To give you a rough idea of how secure 128bit encryption is: distributed.net, which uses tens of thousands of computers around the world, took 1757 days to break 64bit encryption.
DarrenS mentioned taking thousands of years for 128bit. Let’s see. For each bit we add, the time to break effectively doubles. If we imagine that Secret Shadowy Government Agency has an amazingly amazing computer that could break 64bit encryption in just one millisecond, then it would take them roughly 292 billion years to break 128bit (if I’ve finally got it right…I hate mornings). DarrenS is obviously an optimist!
On the other hand, if they have a working Quantum Computer then all bets are off. Or a quick method of factoring large numbers into their componant primes.
some people have claimed to crack 128 bit SSL codes though I am not savvy enough to know what this means in practice http://pauillac.inria.fr/~doligez/ssl/.
However, WEP 128-bit encryption definitely does not look secure because of the way it is sent http://techupdate.zdnet.com/techupdate/stories/main/0,14179,2810563-2,00.html
The moral - not all 128 bit encryptions are equal
Yeah, the WEP one looks like a dodgy implementation. The Netscape one isn’t 128 bit though…it’s 40 bit, which used to be (I believe they’ve changed it?) the maximum strength encryption that the USA allowed to be exported. That’s why it was broken so easily (it was a simple brute force attack).
Only public-key algorithms typically use the prime number problem. Most symmetric algorithms are based on discrete logs, which is totally different math. Since the OP is asking about “128 bit” encryption, we must assume he’s asking about a symmetric algorithm since this would be a trivially short key in most public-key systems.
The phrase “128 bit encryption” is meaningless because it’s ambiguous. If you mean “AES with a 128-bit key” then it’s certainly state of the art. If you mean “Bob’s super-secret XOR code with 128-bit key”, then it’s not. In order to know anything about the security of the system, you have to know the algorithm and protocol in addition to the key length.
From the description in the OP, he’s almost certainly talking about SSL, which is a protocol. SSL includes a public-key algorithm for key exchange, a MAC algorithm, and a symmetric algorithm for encrypting the content. The 128-bit key refers to the key length used in the symmetric part. Many browsers have disabled or weakened crypto packages that would only allow 56-bit keys to be used.
For the OP, note well MHand’s comments.

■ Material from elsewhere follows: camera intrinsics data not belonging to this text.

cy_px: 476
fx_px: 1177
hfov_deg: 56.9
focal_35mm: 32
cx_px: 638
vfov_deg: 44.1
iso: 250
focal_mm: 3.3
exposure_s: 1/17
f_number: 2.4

The fact that your company site uses “128-bit” encryption is only one small piece of the security puzzle. This part will insure that no eavesdropper on the Internet between your computer and the company server can “sniff” your data in passing. However, that threat is relatively unlikely in the real world. It’s much more likely that your information will be released because some insider steals directly from the database, an outsider cracks security on the server and steals directly from the database, or someone cracks your computer and steals from you.
It’s true that with 128-bit encryption, having someone figure out your data by simply eavesdropping on the Internet traffic is the least of your worries. But that’s the purpose.

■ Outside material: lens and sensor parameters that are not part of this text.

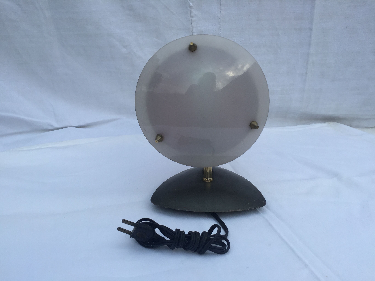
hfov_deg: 61.7
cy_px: 140
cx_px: 188
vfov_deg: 48.2
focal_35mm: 29
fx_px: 314
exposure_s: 1/250
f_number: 2.2
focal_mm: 4.15
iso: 32
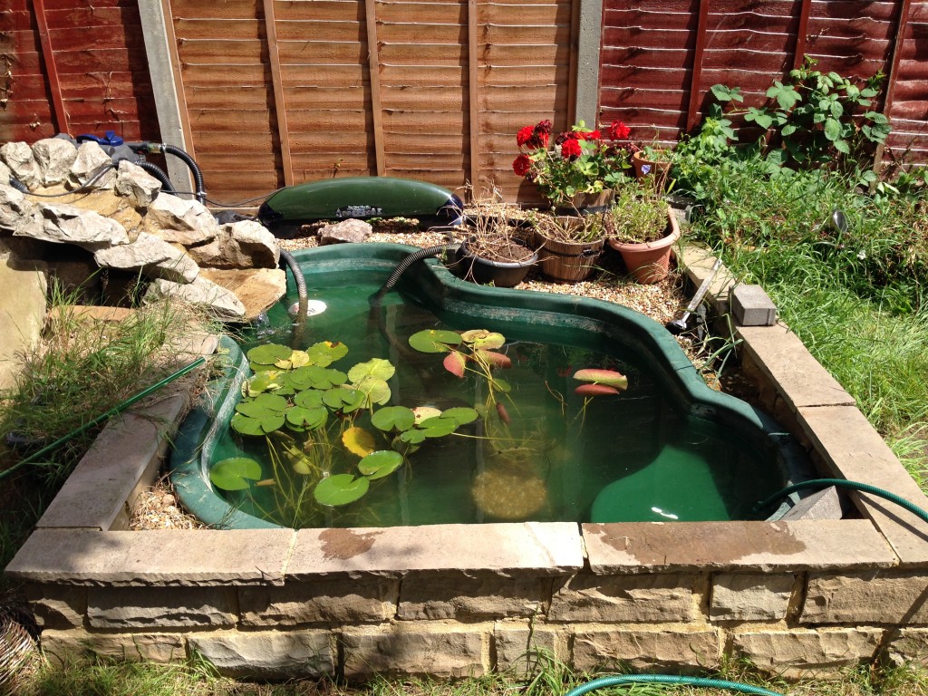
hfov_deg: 55.4
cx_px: 464
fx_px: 885
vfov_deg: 42.9
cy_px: 348
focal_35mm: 33
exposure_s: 1/968
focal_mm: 4.12
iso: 50
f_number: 2.4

This isn’t strategically important data he’s talking about here - the information he’s talking about normally flows unsecured through the US mail system. But they want a way to send out fairly private information over the web, and the problem is that many of their customers are wary of doing so. Everyone, even my 74 year old mom, has heard warnings about sending data over the Internet, basically because data is visible to many parties.
I think the appropriate answer to the OP is that 40 bit encryption is enough to keep most people from spending any time trying to crack it. It would still be much easier to just intercept a piece of mail and open it. 128-bit is completely secure for all practical purposes, so there is zero worry about someone cracking the code, and now all you have to worry about are the standard things you do every day to keep your customers’ data private.